La speranza ha un ruolo centrale nel favorire l’adattamento in situazioni avverse: è correlata a un miglior funzionamento psicosociale, a una maggiore resistenza allo stress, a una maggiore soddisfazione per la propria vita, a un miglior supporto sociale, a un miglior adattamento alla malattia, a un miglior superamento degli eventi traumatici, a una minor percezione del dolore fisico. La mancanza di speranza è al contrario correlata a depressione.

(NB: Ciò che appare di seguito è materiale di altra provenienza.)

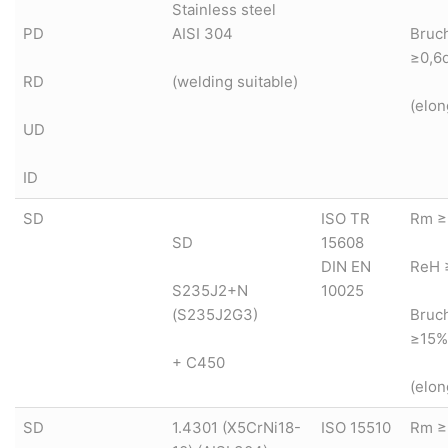
Stainless steel
PD
AISI 304
Bruc
≥0,6
RD
(welding suitable)
(elon
UD
ID
SD
ISO TR
Rm ≥
SD
15608
DIN EN
ReH 
S235J2+N
10025
(S235J2G3)
Bruc
≥15%
+ C450
(elon
SD
1.4301 (X5CrNi18-
ISO 15510
Rm ≥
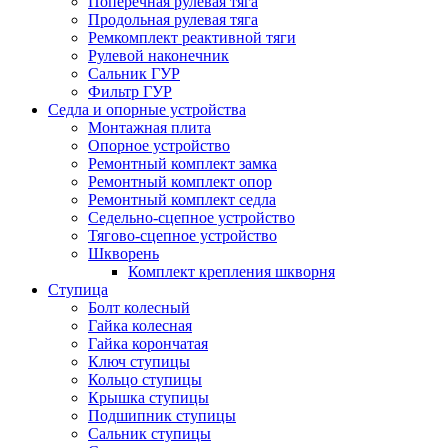
Поперечная рулевая тяга
Продольная рулевая тяга
Ремкомплект реактивной тяги
Рулевой наконечник
Сальник ГУР
Фильтр ГУР
Седла и опорные устройства
Монтажная плита
Опорное устройство
Ремонтный комплект замка
Ремонтный комплект опор
Ремонтный комплект седла
Седельно-сцепное устройство
Тягово-сцепное устройство
Шкворень
Комплект крепления шкворня
Ступица
Болт колесный
Гайка колесная
Гайка корончатая
Ключ ступицы
Кольцо ступицы
Крышка ступицы
Подшипник ступицы
Сальник ступицы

Cosa alimenta la speranza? Pensiamo a una situazione di malattia, ma non solo. Cosa permette di provare speranza e di favorirla negli altri quando vogliamo incoraggiarli e sostenerli? Ecco i fattori principali:
-avere relazioni buone e affettuose;
-percepire di non essere abbandonati e isolati;
-sapere di poter contare su un aiuto in caso di necessità;
-percepire di avere una qualche forma di controllo (dal poter decidere in autonomia, al poter controllare il dolore fisico, all’adottare uno stile di vite salutare);
-saper cogliere gli aspetti concreti della situazione che permettono di essere fiduciosi e sottolinearli (piuttosto che un generico e inutile “Vedrai che andrà tutto bene”);
-poter comunicare con gli altri, essere ascoltati e compresi;
-poter esprimere le proprie volontà e sistemare questioni in sospeso;
-proporsi degli obiettivi realistici e provare anche a vivere giorno per giorno;
-sentire di padroneggiare le proprie emozioni;
-coltivare la gratitudine verso gli aspetti positivi, anche se minuscoli;
-coltivare una vita spirituale (non necessariamente una fede religiosa, ma una riflessione sugli aspetti non puramente materiali dell’esistenza).